- **Work request**
Word for word, retype the lines from the one containing "Table 3. Relative" to the last line of the data below, both ends included.

- **Provided material**
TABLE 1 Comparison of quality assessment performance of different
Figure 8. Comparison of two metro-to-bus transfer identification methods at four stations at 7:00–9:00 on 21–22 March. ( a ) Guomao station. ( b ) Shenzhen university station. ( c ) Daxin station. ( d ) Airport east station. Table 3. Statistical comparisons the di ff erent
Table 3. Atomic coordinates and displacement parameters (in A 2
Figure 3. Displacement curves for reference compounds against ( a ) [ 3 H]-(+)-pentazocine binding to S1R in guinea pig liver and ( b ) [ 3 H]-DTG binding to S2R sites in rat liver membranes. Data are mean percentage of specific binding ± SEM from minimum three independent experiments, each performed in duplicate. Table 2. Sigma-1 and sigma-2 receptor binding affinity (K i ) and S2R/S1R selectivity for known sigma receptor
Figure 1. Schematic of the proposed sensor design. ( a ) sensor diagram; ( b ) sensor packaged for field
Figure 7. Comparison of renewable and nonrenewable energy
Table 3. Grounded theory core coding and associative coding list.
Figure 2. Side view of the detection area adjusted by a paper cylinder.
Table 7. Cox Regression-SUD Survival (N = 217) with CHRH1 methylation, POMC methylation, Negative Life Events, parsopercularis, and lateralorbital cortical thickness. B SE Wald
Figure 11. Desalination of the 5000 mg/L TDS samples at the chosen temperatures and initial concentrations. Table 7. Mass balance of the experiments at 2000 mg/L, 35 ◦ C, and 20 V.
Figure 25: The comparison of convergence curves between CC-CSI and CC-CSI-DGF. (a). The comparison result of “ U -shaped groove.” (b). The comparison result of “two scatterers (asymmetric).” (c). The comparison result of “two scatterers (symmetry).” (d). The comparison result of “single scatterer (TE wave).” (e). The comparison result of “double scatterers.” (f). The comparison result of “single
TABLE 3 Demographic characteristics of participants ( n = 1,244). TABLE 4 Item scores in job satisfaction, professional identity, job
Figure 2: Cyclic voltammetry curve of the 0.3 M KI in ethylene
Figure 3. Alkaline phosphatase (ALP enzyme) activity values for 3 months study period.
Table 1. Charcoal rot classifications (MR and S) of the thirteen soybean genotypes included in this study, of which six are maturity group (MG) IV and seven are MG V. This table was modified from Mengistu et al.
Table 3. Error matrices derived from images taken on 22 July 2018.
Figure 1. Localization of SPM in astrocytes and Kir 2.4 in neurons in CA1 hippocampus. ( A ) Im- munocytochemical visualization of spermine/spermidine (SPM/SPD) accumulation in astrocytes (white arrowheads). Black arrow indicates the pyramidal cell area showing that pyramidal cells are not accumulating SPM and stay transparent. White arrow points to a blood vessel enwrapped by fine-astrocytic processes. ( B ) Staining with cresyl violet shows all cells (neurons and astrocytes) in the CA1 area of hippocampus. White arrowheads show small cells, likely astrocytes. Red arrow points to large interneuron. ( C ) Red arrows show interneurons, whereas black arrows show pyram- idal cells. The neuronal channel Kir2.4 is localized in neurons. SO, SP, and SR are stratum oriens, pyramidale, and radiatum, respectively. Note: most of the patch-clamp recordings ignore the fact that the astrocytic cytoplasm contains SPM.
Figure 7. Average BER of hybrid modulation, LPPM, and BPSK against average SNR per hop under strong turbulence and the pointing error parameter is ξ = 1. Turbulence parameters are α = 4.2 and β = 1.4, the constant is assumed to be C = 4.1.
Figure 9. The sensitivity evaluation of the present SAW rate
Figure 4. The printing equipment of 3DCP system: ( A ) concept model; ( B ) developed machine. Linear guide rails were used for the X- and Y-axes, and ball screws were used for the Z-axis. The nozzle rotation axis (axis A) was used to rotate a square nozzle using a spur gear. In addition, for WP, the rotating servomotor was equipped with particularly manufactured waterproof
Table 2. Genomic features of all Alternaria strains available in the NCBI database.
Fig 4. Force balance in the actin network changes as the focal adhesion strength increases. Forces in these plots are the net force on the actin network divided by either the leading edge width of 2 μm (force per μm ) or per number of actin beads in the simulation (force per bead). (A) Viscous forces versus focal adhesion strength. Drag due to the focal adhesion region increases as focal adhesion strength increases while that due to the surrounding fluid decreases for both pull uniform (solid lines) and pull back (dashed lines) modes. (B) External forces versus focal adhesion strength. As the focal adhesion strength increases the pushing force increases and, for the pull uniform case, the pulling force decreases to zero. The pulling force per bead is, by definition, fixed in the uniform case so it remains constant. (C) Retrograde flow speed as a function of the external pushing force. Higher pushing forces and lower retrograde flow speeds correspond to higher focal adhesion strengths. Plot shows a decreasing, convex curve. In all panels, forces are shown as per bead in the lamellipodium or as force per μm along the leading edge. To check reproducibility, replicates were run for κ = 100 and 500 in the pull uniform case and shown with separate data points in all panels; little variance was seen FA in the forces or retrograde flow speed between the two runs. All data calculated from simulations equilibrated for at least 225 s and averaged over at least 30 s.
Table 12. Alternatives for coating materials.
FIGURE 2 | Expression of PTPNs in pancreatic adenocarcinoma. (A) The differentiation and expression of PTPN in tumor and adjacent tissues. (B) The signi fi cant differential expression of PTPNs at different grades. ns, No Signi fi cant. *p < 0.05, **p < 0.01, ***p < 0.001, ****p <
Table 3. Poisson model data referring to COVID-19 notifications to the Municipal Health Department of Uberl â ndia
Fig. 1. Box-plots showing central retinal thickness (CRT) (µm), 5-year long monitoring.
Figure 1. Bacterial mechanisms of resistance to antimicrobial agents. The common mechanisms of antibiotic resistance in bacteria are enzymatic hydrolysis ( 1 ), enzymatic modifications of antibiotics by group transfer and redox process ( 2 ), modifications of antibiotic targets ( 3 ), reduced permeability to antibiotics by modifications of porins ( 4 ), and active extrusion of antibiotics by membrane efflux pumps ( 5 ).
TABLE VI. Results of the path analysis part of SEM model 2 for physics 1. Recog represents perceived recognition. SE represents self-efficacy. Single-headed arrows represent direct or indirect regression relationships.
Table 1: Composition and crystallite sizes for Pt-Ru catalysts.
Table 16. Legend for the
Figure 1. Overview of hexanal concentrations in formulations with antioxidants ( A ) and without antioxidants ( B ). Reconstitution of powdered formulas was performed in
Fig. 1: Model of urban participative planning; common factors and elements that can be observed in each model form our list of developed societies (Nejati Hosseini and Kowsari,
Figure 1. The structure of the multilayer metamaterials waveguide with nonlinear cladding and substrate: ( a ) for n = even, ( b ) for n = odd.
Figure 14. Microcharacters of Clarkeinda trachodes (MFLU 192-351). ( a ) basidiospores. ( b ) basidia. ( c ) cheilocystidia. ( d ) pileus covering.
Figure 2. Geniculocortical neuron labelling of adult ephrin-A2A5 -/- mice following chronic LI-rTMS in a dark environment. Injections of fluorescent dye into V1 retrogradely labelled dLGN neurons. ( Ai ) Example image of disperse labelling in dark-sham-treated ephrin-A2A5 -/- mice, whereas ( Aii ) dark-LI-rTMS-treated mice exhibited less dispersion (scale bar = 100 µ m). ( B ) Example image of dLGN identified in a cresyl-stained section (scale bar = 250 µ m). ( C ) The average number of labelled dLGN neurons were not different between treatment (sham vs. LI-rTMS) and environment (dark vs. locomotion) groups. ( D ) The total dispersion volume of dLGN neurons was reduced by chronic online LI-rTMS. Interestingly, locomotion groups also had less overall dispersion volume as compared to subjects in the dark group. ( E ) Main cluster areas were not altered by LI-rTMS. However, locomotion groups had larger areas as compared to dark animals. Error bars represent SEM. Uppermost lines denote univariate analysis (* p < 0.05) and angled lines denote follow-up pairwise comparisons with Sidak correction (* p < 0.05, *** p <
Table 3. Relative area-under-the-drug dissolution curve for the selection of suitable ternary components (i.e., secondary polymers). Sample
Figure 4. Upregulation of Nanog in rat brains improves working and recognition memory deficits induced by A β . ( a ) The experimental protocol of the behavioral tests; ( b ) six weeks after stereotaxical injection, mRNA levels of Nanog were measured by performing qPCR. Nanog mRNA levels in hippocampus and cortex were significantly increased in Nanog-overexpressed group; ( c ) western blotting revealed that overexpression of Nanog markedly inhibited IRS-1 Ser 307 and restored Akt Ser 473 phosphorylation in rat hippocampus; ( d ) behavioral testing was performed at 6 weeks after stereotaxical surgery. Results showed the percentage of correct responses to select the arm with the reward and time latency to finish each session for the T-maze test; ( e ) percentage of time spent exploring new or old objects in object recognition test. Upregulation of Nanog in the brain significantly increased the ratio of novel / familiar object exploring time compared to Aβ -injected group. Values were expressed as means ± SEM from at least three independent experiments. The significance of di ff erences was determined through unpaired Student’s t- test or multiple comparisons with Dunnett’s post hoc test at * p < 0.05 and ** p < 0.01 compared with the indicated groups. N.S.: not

- **Answer for this exercise**
Table 3. Relative area-under-the-drug dissolution curve for the selection of suitable ternary components (i.e., secondary polymers). Sample
Figure 4. Upregulation of Nanog in rat brains improves working and recognition memory deficits induced by A β . ( a ) The experimental protocol of the behavioral tests; ( b ) six weeks after stereotaxical injection, mRNA levels of Nanog were measured by performing qPCR. Nanog mRNA levels in hippocampus and cortex were significantly increased in Nanog-overexpressed group; ( c ) western blotting revealed that overexpression of Nanog markedly inhibited IRS-1 Ser 307 and restored Akt Ser 473 phosphorylation in rat hippocampus; ( d ) behavioral testing was performed at 6 weeks after stereotaxical surgery. Results showed the percentage of correct responses to select the arm with the reward and time latency to finish each session for the T-maze test; ( e ) percentage of time spent exploring new or old objects in object recognition test. Upregulation of Nanog in the brain significantly increased the ratio of novel / familiar object exploring time compared to Aβ -injected group. Values were expressed as means ± SEM from at least three independent experiments. The significance of di ff erences was determined through unpaired Student’s t- test or multiple comparisons with Dunnett’s post hoc test at * p < 0.05 and ** p < 0.01 compared with the indicated groups. N.S.: not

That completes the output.